[[ Supplied data open ]]

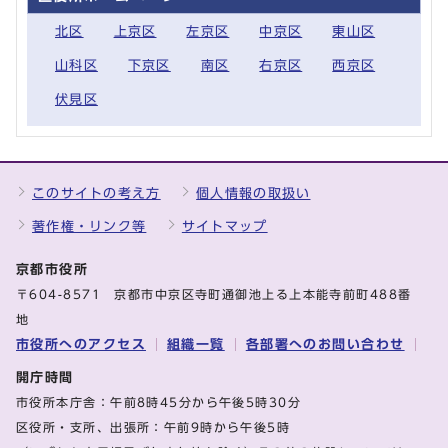
北区
上京区
左京区
中京区
東山区
山科区
下京区
南区
右京区
西京区
伏見区
このサイトの考え方
個人情報の取扱い
著作権・リンク等
サイトマップ
京都市役所
〒604-8571 京都市中京区寺町通御池上る上本能寺前町488番
地
市役所へのアクセス
組織一覧
各部署へのお問い合わせ
開庁時間
市役所本庁舎：午前8時45分から午後5時30分
区役所・支所、出張所：午前9時から午後5時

[[ Supplied data closed ]]

Print all of the material exactly. Omit pictures.

北区
上京区
左京区
中京区
東山区
山科区
下京区
南区
右京区
西京区
伏見区
このサイトの考え方
個人情報の取扱い
著作権・リンク等
サイトマップ
京都市役所
〒604-8571 京都市中京区寺町通御池上る上本能寺前町488番
地
市役所へのアクセス
組織一覧
各部署へのお問い合わせ
開庁時間
市役所本庁舎：午前8時45分から午後5時30分
区役所・支所、出張所：午前9時から午後5時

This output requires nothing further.